▶ REQUIREMENT 1
In the text on self-joins, what requirement applies to the data types of the columns on which the join is made?
▶ REQUIREMENT 2
Translate this sentence from the self-join text into Spanish: "A self-join can be either an inner join or an outer join."
▶ REQUIREMENT 3
Write a continuation of the self-join text, starting from where it stops.

▶ READING TEXT
Q: What is a self-join?
A: A self-join is a standard SQL Server join that joins a table to itself. You can perform a self-join when all the data you require is in a single table, and the data you need to extract relates to other data in the same table. You join a table to itself using a field or combination of fields that have matching data in different records. To perform a self-join, you must use a table name for each instance of the table, so that each instance has a separate name. Use a self-join when you want to compare values in a column to other values in the same column. The data type of the columns on which the join is made must be the same or you’ll need to cast them to the same type.

For example, in employee information records, each record might have a field for an employee’s ID number and also a field for the supervisor’s ID number. To retrieve a list of employees and their managers you need to join the employee information table to itself.

Q: Is a self-join an inner join or an outer join?
A: A self-join can be either an inner join or an outer join. Let’s look at some examples that show how using either an inner join or an outer join affects the self-join.

First, run the following code to create a table called SaleOnDate with two columns, DateOfMonth and Sold- Qty, and populate it with sample data:

USE TestData
  GO
  CREATE TABLE SaleOnDate (DateOfMonth INT,
  SoldQty INT)
  GO
  INSERT INTO SaleOnDate (DateOfMonth,
  SoldQty)

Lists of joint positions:
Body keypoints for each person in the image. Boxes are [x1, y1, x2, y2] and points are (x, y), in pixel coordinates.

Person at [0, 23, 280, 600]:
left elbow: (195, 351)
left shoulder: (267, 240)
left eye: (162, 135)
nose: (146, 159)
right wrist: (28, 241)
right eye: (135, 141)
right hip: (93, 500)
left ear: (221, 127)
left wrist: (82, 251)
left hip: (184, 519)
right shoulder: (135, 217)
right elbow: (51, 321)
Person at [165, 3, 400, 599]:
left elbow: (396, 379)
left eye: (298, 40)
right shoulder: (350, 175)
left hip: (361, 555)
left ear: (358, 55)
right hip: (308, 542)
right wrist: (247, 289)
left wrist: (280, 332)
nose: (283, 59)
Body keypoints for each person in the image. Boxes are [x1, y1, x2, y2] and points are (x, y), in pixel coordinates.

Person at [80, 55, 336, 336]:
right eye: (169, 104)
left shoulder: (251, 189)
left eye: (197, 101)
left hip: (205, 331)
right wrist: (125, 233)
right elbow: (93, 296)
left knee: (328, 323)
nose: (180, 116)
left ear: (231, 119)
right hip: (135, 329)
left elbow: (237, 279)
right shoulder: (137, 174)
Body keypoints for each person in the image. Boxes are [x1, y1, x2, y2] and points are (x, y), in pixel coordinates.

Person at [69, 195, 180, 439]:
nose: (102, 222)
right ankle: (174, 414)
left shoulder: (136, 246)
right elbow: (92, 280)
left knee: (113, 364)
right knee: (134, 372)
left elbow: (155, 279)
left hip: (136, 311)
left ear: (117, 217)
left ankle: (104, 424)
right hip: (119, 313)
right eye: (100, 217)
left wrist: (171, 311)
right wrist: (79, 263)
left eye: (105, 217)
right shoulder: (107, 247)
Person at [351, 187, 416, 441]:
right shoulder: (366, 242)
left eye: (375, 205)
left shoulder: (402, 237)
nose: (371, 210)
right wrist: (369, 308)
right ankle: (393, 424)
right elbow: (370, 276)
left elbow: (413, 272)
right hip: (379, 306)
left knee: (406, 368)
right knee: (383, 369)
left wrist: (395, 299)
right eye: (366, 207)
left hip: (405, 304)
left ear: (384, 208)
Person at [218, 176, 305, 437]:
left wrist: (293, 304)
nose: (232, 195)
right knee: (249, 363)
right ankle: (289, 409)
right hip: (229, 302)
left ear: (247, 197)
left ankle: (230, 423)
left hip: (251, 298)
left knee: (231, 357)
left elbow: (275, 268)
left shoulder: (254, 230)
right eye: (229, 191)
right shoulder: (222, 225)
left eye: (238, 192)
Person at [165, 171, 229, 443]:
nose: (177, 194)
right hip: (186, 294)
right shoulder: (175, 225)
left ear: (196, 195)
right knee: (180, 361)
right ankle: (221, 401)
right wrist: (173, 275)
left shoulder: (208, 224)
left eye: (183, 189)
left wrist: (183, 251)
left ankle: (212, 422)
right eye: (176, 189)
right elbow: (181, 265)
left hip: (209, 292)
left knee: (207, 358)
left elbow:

▶ EXPECTED ANSWER 1
They must be the same, or they must be cast to the same type.

▶ EXPECTED ANSWER 2
Una autocombinación puede ser una combinación interna o una combinación externa.

▶ EXPECTED ANSWER 3
  SELECT 1, 100
  UNION ALL
  SELECT 2, 150
  UNION ALL
  SELECT 3, 200
  UNION ALL
  SELECT 4, 225
  UNION ALL
  SELECT 6, 250
  UNION ALL
  SELECT 7, 280
  UNION ALL
  SELECT 8, 300
  GO

Figure 1: SaleOnDate table

The SaleOnDate table contains information about the day of the month and the quantity of items sold on that day. Figure 1 shows the contents of this table, which you can see by running the following query:

SELECT * FROM SaleOnDate

Next, run the following query to find the difference between a named day and the next day:

SELECT sd1.DateOfMonth, (sd2.SoldQty -
    sd1.SoldQty) DifferenceInSale
    FROM SaleOnDate sd1
    INNER JOIN SaleOnDate sd2 ON sd1.
    DateOfMonth + 1= sd2.DateOfMonth
    GO

This query demonstrates the use of an inner join when joining the SaleOnDate table to itself. As you can see in Figure 2, the result set doesn’t contain information about days 4 and 8, because days 5 and 9 don’t exist in the database. This is because the conditions specified in the join clause haven’t been met.

Figure 2: Result set for inner join of SaleOnDate

Next, let’s look at the use of a left outer join, also called a left join, to join the SaleOnDate table to itself. The following code demonstrates the use of a left join when joining the SaleOnDate table to itself:

SELECT sd1.DateOfMonth,
    ISNULL(CAST((sd2.SoldQty - sd1.
    SoldQty) AS VARCHAR(10)), ‘No Data’)
    DifferenceInSale
    FROM SaleOnDate sd1
    LEFT JOIN SaleOnDate sd2 ON sd1.
    DateOfMonth + 1= sd2.DateOfMonth
    GO

The result set, shown in Figure 3, now contains information about days 4 and 8. Because days 5 and 9 don’t exist in the database, the result set contains NULL for days 4 and 8. NULL values are displayed as No Data because the ISNULL function was used in the SELECT clause.